Consol revenue jumps in third quarter

COAL was the key to Consol Energy’s performance and record revenues in the third quarter even though the company also reported a notable increase in gas production.

Donna Schmidt

For the period ended September 30, the Pennsylvania-based producer posted a record $US1.319 billion in revenue, 23% more than the $1.069 billion it reported for the same quarter last year. Its coal division contributed a record $1.019 billion towards the total, compared to $837 million a year ago.

“In our coal division, the quality of our low-vol met coal, high-vol met coal and thermal coal assets continues to generate superior results,” Consol said, noting that 2010 was its first year ever – in a history exceeding 150 years – to sell product to customers on four continents.

“Margins for our low-vol and high-vol coals have expanded this year and, while the regulatory environment continues to change, we are committed to leading the industry in adapting to those changes.”

Cash generation in the third quarter totaled $291 million on 14.7 million tons of production and 15.6Mt of sales. During the next period, Consol will seek to maintain its current production levels while focusing on margin growth.

Another major area of concentration for the producer is the permitting and development of its planned Bailey longwall mine expansion in Pennsylvania. Beginning in late 2013 or early 2014, Consol is expecting the already large operation to produce 5Mt per annum, and its output will be shipped to Asian and Brazilian steel mills as well as European and domestic generators.

The company’s Baltimore Terminal in Maryland has also been hard at work. In the third quarter, the facility loaded 33 vessels for a total tonnage of 2.7Mt, a year-on-year increase of 900,000t. A record 1.3Mt was shipped in August alone.

“The 33 vessels also included a record 11 Capesize vessels,” Consol said, noting that about 1.6Mt was shipped to Asia, 700,000t to Europe and 400,000t to South America.

Consol is aiming to ship 4.9Mt of low-vol met coal from its Buchanan complex during 2010.

Looking at its high-vol met coal product, the company is working towards its goal of selling 2.7Mt for the whole of 2010 at an average realized price of about $76/t.

Inventories for thermal coal dropped during the third period by 800,000t, with the producer citing warmer-than-normal temperatures across most of the US for the change.

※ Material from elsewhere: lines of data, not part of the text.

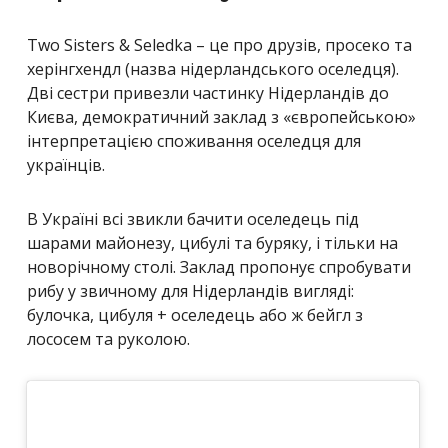
Two Sisters & Seledka – це про друзів, просеко та
херінгхендл (назва нідерландського оселедця).
Дві сестри привезли частинку Нідерландів до
Києва, демократичний заклад з «європейською»
інтерпретацією споживання оселедця для
українців.
В Україні всі звикли бачити оселедець під
шарами майонезу, цибулі та буряку, і тільки на
новорічному столі. Заклад пропонує спробувати
рибу у звичному для Нідерландів вигляді:
булочка, цибуля + оселедець або ж бейгл з
лососем та руколою.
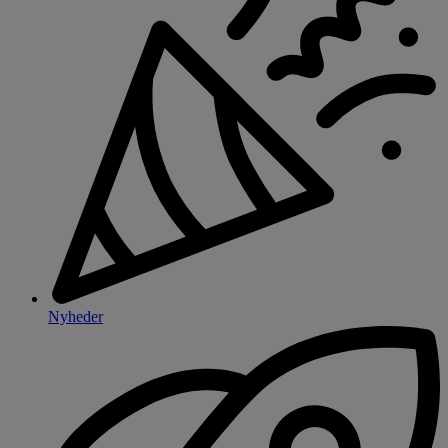
Nyheder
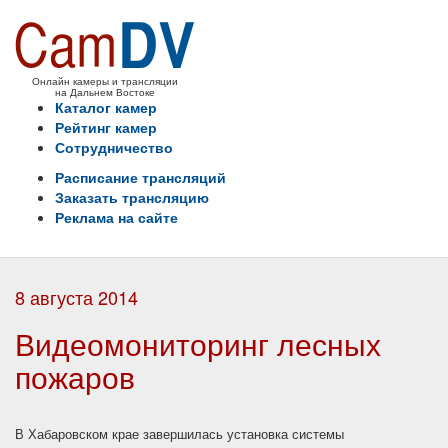
Онлайн камеры и трансляции
на Дальнем Востоке
Каталог камер
Рейтинг камер
Сотрудничество
Расписание трансляций
Заказать трансляцию
Реклама на сайте
8 августа 2014
Видеомониторинг лесных
пожаров
В Хабаровском крае завершилась установка системы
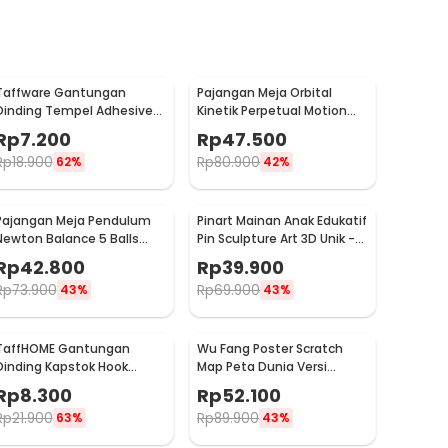
Taffware Gantungan
Pajangan Meja Orbital
Dinding Tempel Adhesive
Kinetik Perpetual Motion
Stainless Steel 6 PCS -
Balance Physics - NR31TX
Rp
7.200
Rp
47.500
ST40
Rp
18.900
Rp
80.900
62%
42%
Pajangan Meja Pendulum
Pinart Mainan Anak Edukatif
Newton Balance 5 Balls
Pin Sculpture Art 3D Unik -
Stainless Steel Model T L -
FD-P3
Rp
42.800
Rp
39.900
LX013
Rp
73.900
Rp
69.900
43%
43%
TaffHOME Gantungan
Wu Fang Poster Scratch
Dinding Kapstok Hook
Map Peta Dunia Versi
Hanger Stainless Steel 201
National Flag - ZJP-M018
Rp
8.300
Rp
52.100
- MT11
Rp
21.900
Rp
89.900
63%
43%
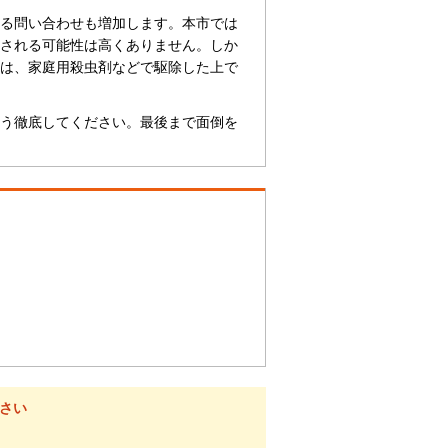
る問い合わせも増加します。本市では
される可能性は高くありません。しか
は、家庭用殺虫剤などで駆除した上で
う徹底してください。最後まで面倒を
さい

“Utility stockpiles in most of our major market areas returned to normal during the summer heating season,” Consol said.

“Shipments in the quarter increased by 1 million tons year-over-year to 13.9 million despite the idling of Mine 84 and the sale of Jones Fork.”

Production for the quarter was broken down into 1.3Mt low-vol, 400,000t high-vol and 13Mt thermal for a total of 14.7Mt.

Of the thermal coal production, 11.5Mt came from northern Appalachia, 1.3Mt originated in central Appalachia, and Western Bituminous totaled 200,000t.

“For the fourth quarter of 2010, the coal division plans to produce 16.5 million tons and sell at least 17 million tons,” Consol said.

“[We expect] to produce and sell between 59 and 61 million tons in both 2011 and 2012.”